With so many years of continuous adventures, it sometimes seems like the Pokémon anime has been around forever. In truth, though, it only stretches back to the spring of 1997
That makes the Pokémon team several generations of animators away from the artists who worked on Looney Tunes and other entries in the golden era of American animation slapstick shorts from the 1940s and ’50s. But what if Pokémon had been around in those days?
It’d probably have looked something like this.
Starring Scraggy and Mimikyu (or Zuruggu and Mimikkyu, to use their Japanese names), Chase the Beans is a new short produced by Yoshiyuki Koie, who also served as producer for the Pokémon: Twilight Wings net animation series. Dubbed a Pokétoon, the dialogue-free video takes clear inspiration from classic Looney Tunes and its contemporaries, from the smooth but cycling animation, stretching and squashing of character models, and even the soft brush-style backgrounds with a different color design than what’s used for the characters and foregrounds.

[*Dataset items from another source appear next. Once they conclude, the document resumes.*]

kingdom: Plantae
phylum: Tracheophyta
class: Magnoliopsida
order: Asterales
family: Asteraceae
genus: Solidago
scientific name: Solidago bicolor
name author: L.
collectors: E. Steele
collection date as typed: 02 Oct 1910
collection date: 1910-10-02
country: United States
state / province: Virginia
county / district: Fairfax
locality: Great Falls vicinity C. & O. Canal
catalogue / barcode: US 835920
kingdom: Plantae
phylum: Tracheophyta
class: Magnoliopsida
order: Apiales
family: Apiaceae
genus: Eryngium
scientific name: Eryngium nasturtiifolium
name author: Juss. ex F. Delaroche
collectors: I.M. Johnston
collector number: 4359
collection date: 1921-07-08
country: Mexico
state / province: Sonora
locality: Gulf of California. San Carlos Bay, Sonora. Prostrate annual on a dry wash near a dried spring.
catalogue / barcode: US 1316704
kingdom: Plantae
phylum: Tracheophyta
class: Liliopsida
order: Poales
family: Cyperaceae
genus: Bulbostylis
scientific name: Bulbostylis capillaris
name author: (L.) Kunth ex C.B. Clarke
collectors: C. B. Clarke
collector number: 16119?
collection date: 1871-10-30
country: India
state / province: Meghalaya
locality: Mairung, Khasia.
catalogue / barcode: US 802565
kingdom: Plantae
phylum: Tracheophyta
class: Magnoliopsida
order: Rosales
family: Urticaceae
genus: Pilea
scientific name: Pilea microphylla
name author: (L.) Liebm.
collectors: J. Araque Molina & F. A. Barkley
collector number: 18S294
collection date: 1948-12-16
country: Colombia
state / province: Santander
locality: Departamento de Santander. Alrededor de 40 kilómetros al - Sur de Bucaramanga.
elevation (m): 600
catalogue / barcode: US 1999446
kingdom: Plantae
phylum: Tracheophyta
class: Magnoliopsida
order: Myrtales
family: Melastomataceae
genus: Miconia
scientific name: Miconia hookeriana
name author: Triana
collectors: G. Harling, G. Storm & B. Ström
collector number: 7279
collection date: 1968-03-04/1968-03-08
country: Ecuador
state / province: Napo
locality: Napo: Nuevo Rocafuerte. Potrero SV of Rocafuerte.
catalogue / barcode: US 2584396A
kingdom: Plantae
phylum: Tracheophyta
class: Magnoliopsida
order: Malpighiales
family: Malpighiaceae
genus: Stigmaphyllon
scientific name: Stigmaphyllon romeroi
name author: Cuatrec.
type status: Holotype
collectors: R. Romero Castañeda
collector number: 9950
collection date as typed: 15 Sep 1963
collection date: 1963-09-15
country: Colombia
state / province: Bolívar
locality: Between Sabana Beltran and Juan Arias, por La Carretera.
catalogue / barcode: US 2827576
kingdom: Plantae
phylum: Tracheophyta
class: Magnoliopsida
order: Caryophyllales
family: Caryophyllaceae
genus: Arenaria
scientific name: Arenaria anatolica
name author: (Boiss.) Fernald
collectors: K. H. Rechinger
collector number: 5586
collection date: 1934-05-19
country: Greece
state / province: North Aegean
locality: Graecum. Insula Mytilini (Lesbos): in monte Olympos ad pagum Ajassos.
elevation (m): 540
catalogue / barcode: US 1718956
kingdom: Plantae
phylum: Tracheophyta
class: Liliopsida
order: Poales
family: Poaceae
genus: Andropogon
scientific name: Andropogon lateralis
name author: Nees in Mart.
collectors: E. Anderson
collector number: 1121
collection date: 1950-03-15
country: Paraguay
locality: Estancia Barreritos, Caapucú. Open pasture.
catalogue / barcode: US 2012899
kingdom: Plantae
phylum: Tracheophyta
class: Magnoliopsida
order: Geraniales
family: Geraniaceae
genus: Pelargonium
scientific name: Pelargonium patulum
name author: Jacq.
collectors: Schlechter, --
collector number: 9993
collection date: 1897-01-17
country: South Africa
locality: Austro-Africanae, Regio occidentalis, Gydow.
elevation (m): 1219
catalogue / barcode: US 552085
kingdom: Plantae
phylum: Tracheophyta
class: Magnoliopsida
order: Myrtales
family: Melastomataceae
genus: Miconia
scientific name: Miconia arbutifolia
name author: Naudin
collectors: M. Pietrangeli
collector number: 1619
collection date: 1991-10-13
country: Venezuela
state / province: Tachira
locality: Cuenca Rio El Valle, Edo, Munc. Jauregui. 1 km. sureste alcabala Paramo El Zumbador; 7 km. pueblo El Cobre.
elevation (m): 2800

As alluded to in the title, the video opens with a hungry Scraggy following a trail of heart-shaped beans that have been dropped in the woods. This leads him to a train station, where hijinks ensue and the Dark/Fighting-Type gets railroaded onto a locomotive just as it departs.
Onboard, Scraggy run into one impactful problem after another before he meets his costar: the mysterious Mimikyu.
However, some mysteries are best left unsolved, as Scraggy learns when he tries to discover what’s under Mimikyu’s disguise, and in the process learns what true terror is.
Chase the Beans not only looks like an American production from 70-some-odd years ago, it sounds like one too, with a jazzy orchestral soundtrack. The entire credited staff is Japanese, however, and includes veteran Pokémon anime franchise animators Ryosuke Sembo, Shinichi Suzuki, and Shuya Yoshisato.
The video was posted not to the main Pokémon YouTube channel, but instead to the Pokémon Kids TV channel, which focuses on content for especially young viewers. That probably explains the lack of dialogue, but the reliance on visuals and music also makes Chase the Beans something that people from anywhere in the world can enjoy, and with the video drawing so much inspiration from Warner Bros. animation, maybe one day we’ll see a Pokétoon version of the Warner Bros.-distributed Detective Pikachu movie.